Saisi par la vision qui s’offre à lui, il y demande l’asile pour la nuit. On le lui refuse. Il erre
encore et se retrouve Rue d’Orchampt, devant une belle maison bourgeoise.
Par un coup du sort comme il n’en arrive qu’une fois, son regard s’arrête sur la silhouette
d’une femme aux longs cheveux blonds. On décharge sa voiture. Elle revient de voyage. Il ne
sait qui elle est. Elle ne lui adressera pas la parole. Ebloui et sonné par cette rencontre
inattendue dont il ne mesure pas encore l’impact, le P’tit s’assoit sur un banc.

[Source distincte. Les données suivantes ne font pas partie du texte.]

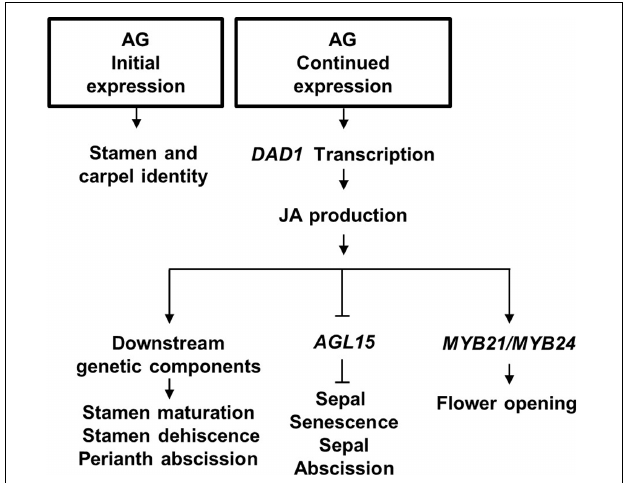
FIGURE 6 | Proposed model for Arabidopsis flower development. Initial AGAMOUS (AG) expression is required for stamen and carpel identity of the innermost whorls of the flower, whereas its late expression causes Jasmonic acid (JA) synthesis in the mature stamens by directly binding to the JA production DAD1 gene. JA in the flower ensures stamen maturation, and stamen dehiscence. JA is proposed to derepress sepal senescence and abscission by inhibiting AGL15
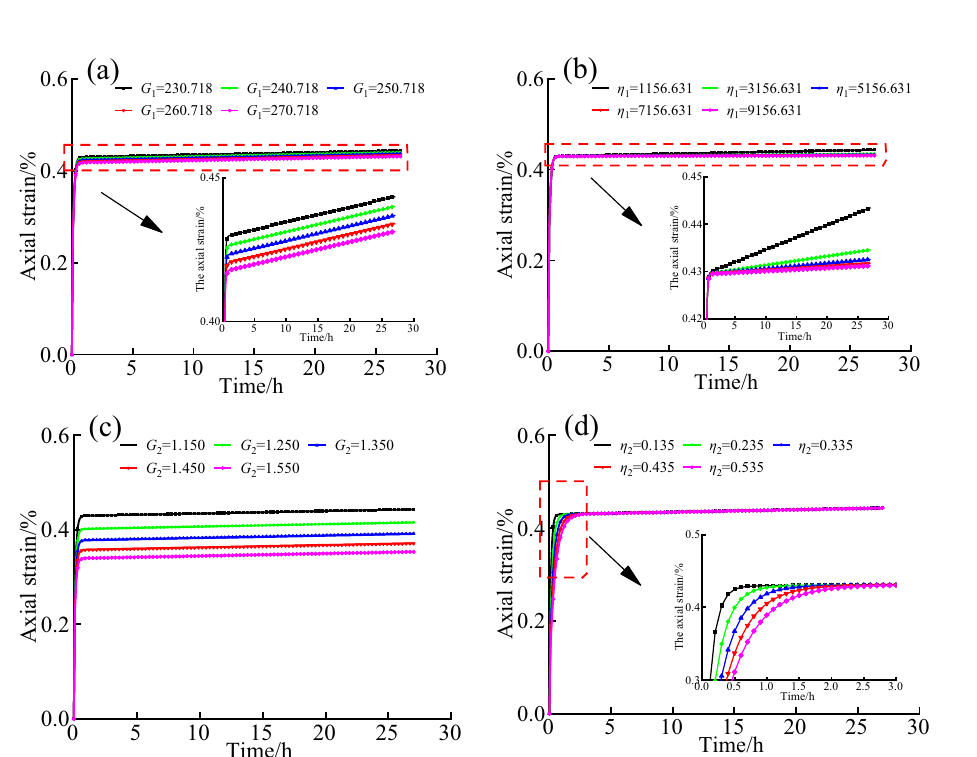
Figure 6. Creep curves of rock with different G 1 , η 1 , G 2 and η 2 ( a ) G 1 , ( b ) η 1 , ( c ) G 2 , ( d ) η 2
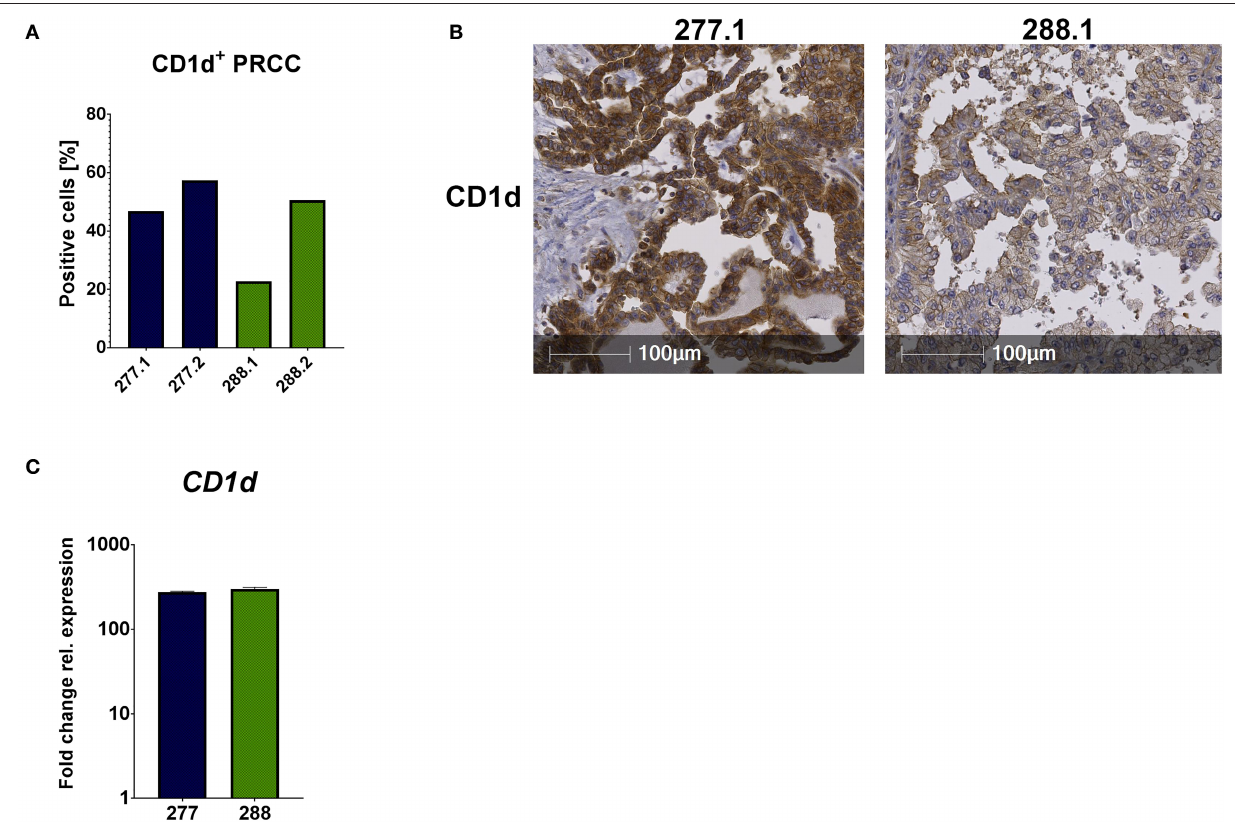
FIGURE 4 | CD1d is expressed by PRCC. PRCC samples were analyzed for their CD1d expression using IHC staining and qRT-PCR. (A) Quantification of CD1d + tumor cells of sample 277 and 288, showing high expressions of CD1d protein. Of each case two different sections were stained and analyzed (277.1, 277.2, 288.1 and 288.2). After defining the tumor area, quantification of CD1d + tumor cells was performed with HALO software. (B) Representative immunohistochemical anti-CD1d staining of sample 277.1 and 288.1. Sample 277.1 shows a stronger CD1d expression than sample 288.1. (C) qRT-PCR expression analysis of CD1d mRNA was performed. After normalization to the housekeeping gene HPRT, fold change quantification was performed with respect to pediatric normal kidney tissue (sample 91). Analysis was performed in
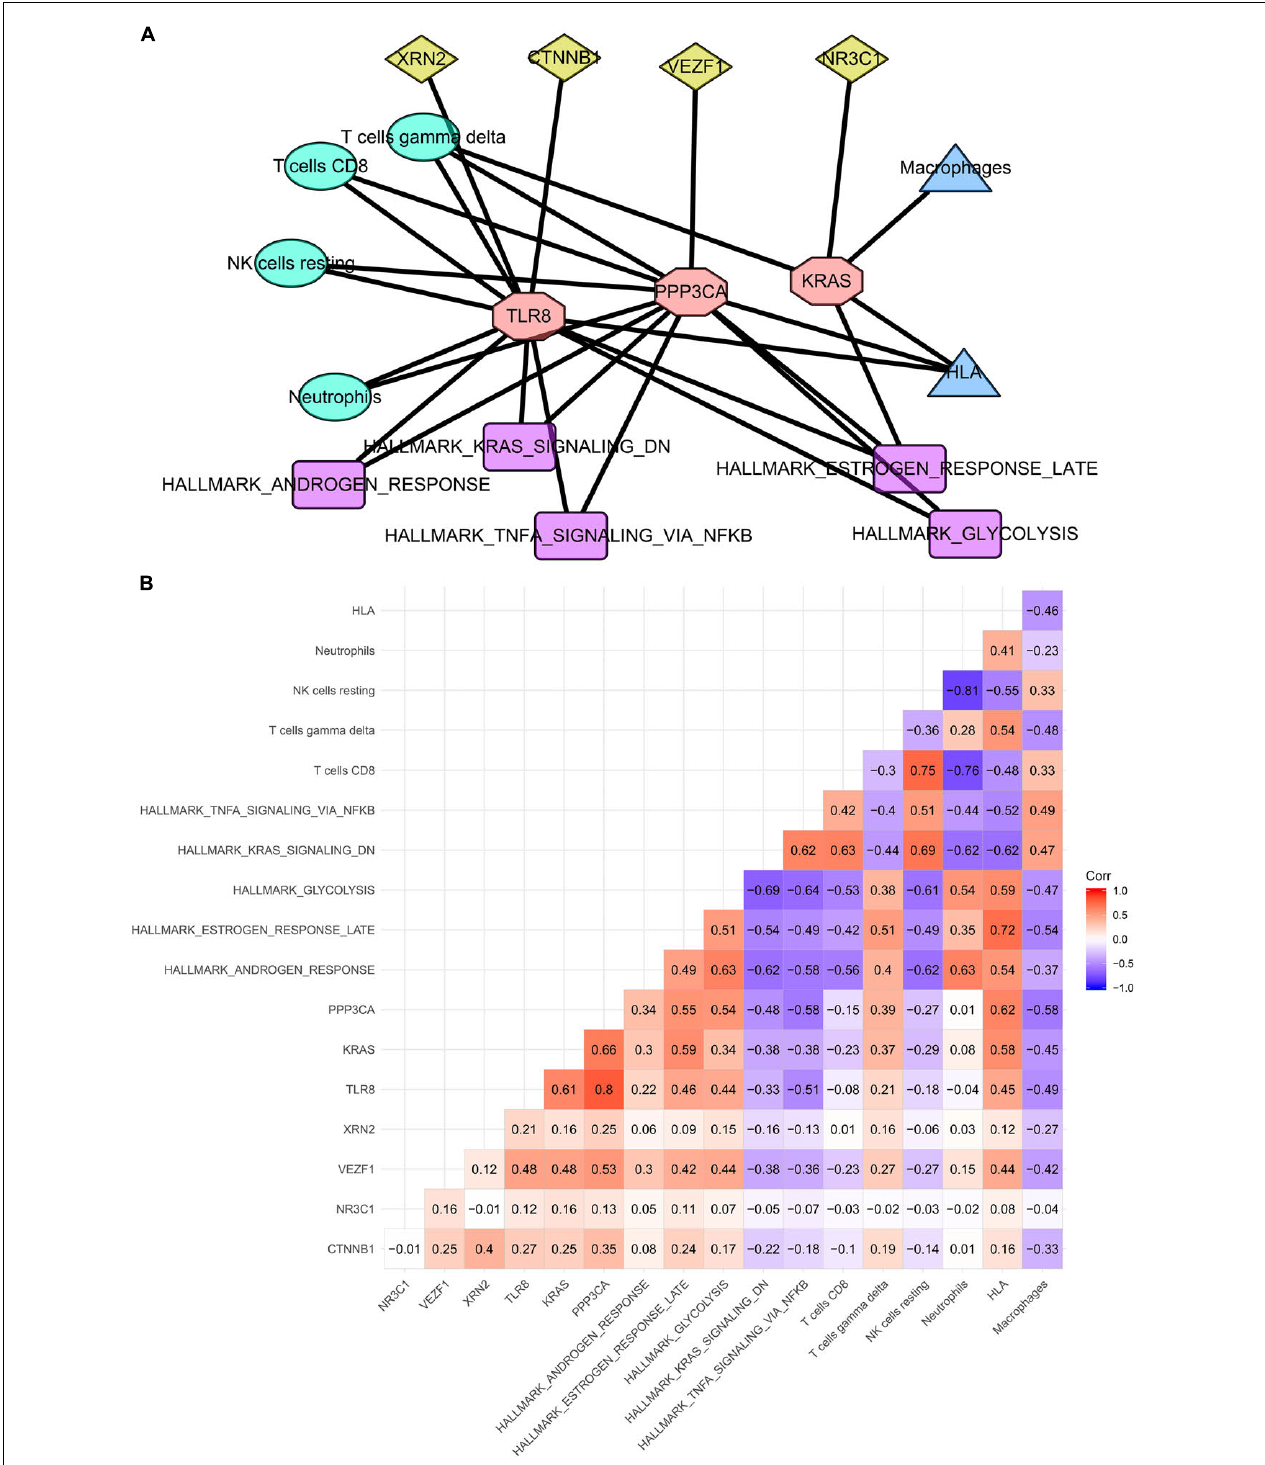
FIGURE 5 | Construction of regulation network among key SSSIRGs and their upstream TFs and the downstream pathways/immune cells/immune gene sets in septic shock. (A) Overview of the protein–protein interaction network. Three SSSIRGs (TLR8, PPP3CA, and KRAS) were screened by the co-expression analysis with 28 co-expression interaction pairs including four TF-SSSIRG interaction pairs, nine SSSIRG-immune-cell interaction pairs, four SSSIRG-immune-gene-set interaction pairs, and 11 SSSIRG-pathway interaction pairs used for construction of the regulation network. (B) Co-expression heat map illuminating all co-expression patterns of SSSIRGs with both upstream TFs and the downstream signaling pathways/immune cells/immune gene sets.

Là, un homme l’aborde. C’est Pepe, l’argentin. Il lui apprend qui est l’inconnue qui l’a tant
bouleversé : une vedette de la chanson, la célèbre Dalida. Troublé par cet homme qui
d’emblée exerce sur lui une fascination mêlée de peur, le P’tit le suit jusque chez lui. Il habite
l’immeuble attenant à la propriété de la diva. L’une de ses fenêtres donne sur son jardin. Sans
bien mesurer ce qui l’attend, le p’tit s’abandonne aux caresses de Pepe.
Puis, au petit jour, le rêve se dilue : les coups succèdent aux baisers ; si le P’tit veut rester chez
lui, il va devoir travailler et vendre son corps. Et désormais, il s’appellera Maria. Le P’tit n’a
pas d’endroit où aller, pas de destin en perspective, il accepte. Commence alors une longue
descente aux enfers dont on saura peu de chose sinon qu’elle ancrera dans le cœur du P’tit
devenu Maria la certitude amère que pour certains la vie est plus juste que pour d’autres.
Heureusement, dans sa vie, il y a la chanteuse ; pendant dix-huit années, Maria, travesti,
s’abîme dans cette image qu’il entr’aperçoit de sa fenêtre, mais surtout, qu’il dévore à la
télévision, dans les journaux... Pendant dix-huit années, Maria joue et se joue la comédie
devant sa glace en rêvant à une autre vie, celle de la femme d’en face.
En attendant, il danse ses nuits d’abandon sous le corps des hommes.